Part of the 19 June order to trial seen by the Agence France Presse included “The freeze in sanctions in exchange for financial kickbacks was negotiated by Lamine Diack with Valentin Balakhnichev, who was both president of the Russian Athletics Federation (ARAF) and IAAF Treasurer.”

In addition to Diack and Balaknichev, the defendants include former Russian national middle-distance coach Alexei Melnikov, Diack advisor Habib Cisse (SEN), and the IAAF’s former head of anti-doping efforts, Gabriel Dolle (SUI).

The order also includes Diack’s son, Papa Massata Diack (SEN), who is still in Senegal and protected by the Senegalese government against extradition thus far.

Lamine Diack, now 86, was the head of the IAAF from 1999-2015 and an IOC member; he has further been accused of arranging for bribes for votes in the selection of Olympic host cities in 2016 and 2020.

All of the defendants refute the charges, but now it will be up to the courts to decide.

The IAAF met the 25 June deadline of the Swiss Federal Tribunal with its reply in the Caster Semenya case; its statement noted:

“The IAAF has specifically requested:

● “Reversal of the order to the IAAF to super-provisionally suspend the implementation of the [Differences in Sex Development] Regulations in respect of the appellant.

● “Dismissal of the appellant’s application to suspend the implementation of the DSD Regulations in respect of the appellant pending the outcome of the appeal.

“The IAAF fully respects each individual’s personal dignity and supports the social movement to have people accepted in society based on their chosen legal sex and/or gender identity. However, it is also committed to female athletes having the same opportunities as male athletes to benefit from athletics, be that as elite female athletes participating in fair and meaningful competition, as young girls developing life and sport skills, or as administrators or officials.

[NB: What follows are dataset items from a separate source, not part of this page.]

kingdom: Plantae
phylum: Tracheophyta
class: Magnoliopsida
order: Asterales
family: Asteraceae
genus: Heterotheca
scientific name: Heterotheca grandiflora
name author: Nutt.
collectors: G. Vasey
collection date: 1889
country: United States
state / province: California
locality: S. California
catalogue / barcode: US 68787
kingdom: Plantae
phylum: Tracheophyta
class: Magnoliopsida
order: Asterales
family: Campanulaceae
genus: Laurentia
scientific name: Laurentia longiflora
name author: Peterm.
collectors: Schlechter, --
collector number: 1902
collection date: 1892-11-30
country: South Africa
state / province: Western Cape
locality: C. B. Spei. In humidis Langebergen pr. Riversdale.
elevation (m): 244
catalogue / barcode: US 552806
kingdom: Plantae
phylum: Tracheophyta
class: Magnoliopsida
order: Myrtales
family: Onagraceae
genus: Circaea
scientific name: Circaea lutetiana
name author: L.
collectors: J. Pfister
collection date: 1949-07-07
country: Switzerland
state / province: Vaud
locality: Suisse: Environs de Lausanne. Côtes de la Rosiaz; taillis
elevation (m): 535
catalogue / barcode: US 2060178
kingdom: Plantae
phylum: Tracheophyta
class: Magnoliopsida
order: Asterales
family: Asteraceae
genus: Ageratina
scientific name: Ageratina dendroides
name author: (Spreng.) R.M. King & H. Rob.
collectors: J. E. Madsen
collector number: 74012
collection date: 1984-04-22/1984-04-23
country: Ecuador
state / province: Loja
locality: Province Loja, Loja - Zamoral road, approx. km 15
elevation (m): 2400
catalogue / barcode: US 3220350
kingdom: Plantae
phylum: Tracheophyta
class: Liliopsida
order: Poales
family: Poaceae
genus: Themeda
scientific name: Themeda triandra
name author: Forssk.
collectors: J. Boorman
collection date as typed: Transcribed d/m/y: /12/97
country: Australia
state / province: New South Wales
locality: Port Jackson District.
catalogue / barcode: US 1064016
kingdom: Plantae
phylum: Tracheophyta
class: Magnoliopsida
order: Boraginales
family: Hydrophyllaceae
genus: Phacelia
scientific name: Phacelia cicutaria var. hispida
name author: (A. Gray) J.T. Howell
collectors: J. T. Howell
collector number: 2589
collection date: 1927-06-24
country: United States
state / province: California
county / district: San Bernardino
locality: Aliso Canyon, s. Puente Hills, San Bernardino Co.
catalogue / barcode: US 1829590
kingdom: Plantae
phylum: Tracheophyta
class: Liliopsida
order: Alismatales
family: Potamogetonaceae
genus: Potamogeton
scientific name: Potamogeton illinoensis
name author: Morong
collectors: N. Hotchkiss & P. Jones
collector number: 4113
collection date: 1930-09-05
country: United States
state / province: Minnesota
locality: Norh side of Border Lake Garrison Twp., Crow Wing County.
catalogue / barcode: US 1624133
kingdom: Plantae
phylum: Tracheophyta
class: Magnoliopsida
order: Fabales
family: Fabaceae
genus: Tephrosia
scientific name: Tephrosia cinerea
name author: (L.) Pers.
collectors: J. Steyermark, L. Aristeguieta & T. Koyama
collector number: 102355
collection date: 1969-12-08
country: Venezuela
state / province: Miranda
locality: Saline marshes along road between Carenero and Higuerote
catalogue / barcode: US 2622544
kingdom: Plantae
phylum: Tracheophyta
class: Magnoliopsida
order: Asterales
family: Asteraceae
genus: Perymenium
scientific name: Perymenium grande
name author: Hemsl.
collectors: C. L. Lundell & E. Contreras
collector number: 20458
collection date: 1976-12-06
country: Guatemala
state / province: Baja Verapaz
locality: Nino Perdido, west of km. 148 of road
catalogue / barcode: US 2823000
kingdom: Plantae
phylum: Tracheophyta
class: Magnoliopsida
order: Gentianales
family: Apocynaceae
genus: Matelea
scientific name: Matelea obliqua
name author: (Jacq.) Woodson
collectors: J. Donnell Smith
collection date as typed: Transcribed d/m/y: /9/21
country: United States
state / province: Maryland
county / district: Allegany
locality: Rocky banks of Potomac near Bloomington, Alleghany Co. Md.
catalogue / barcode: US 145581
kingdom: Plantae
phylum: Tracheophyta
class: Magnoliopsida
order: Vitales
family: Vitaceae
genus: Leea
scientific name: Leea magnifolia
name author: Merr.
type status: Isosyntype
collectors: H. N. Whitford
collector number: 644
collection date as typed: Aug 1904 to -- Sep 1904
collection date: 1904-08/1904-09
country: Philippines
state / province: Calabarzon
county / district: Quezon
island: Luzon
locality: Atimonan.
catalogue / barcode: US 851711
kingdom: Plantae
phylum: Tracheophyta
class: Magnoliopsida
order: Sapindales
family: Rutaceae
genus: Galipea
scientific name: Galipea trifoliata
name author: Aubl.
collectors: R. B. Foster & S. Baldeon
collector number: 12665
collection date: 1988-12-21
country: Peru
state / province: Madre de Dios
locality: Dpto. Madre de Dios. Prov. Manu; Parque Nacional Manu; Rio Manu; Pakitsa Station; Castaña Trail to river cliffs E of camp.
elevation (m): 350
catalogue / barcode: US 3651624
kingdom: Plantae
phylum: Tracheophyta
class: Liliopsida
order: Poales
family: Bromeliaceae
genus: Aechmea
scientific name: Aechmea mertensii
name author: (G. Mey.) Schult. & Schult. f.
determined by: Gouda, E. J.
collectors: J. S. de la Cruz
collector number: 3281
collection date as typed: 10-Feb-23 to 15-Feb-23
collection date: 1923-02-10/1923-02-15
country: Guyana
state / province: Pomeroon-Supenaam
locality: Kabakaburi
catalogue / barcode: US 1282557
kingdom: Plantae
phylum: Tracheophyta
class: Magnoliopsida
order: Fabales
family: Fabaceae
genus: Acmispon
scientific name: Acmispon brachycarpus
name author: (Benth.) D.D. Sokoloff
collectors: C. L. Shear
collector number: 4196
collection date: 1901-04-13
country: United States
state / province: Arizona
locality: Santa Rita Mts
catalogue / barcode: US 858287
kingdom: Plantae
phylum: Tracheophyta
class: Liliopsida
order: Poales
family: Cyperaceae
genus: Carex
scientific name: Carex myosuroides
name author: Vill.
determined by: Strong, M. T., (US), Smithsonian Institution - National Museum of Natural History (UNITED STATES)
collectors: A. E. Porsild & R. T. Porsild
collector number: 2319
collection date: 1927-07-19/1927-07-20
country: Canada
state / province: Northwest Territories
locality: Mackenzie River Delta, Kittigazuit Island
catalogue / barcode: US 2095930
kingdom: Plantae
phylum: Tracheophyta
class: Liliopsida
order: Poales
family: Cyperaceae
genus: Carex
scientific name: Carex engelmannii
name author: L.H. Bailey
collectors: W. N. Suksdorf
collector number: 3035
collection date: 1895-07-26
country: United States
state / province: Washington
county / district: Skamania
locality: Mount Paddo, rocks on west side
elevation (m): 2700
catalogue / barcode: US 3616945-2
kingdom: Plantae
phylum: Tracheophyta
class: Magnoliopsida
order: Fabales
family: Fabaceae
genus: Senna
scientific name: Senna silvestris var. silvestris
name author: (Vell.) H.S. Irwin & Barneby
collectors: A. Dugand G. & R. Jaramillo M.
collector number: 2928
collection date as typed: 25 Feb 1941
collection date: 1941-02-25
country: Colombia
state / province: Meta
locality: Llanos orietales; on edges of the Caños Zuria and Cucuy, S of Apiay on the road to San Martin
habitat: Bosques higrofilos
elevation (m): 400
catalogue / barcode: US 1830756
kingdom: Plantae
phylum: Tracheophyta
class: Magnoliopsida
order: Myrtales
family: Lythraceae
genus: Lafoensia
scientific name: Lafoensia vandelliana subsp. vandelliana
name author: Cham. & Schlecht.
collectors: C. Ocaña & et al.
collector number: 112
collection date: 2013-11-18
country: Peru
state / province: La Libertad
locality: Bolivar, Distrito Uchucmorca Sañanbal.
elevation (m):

“This requires a protected category for females where eligibility is based on biology and not on gender identity. This crucial point was accepted and emphasized by the CAS in its 30 April 2019 decision to uphold the DSD Regulations. To define the category based on something other than biology would be category defeating and would deter many girls around the world from choosing competitive and elite sport after puberty.”

The Athletics Integrity Unit announced two more suspensions for doping:

Mariya Ponomareva (RUS), a race walker, who has only competed domestically from 2016 on, was suspended for four years for use of a prohibited substance, beginning 8 March 2018. Her lifetime best remains 1:26:46 from 2016.

Salome Biwott, a Kenyan women’s marathoner, with a best of 2:30:47 from 2016, was provisionally suspended on 5 June for presence of Norandrosterone.

The complete list of ineligibles is here.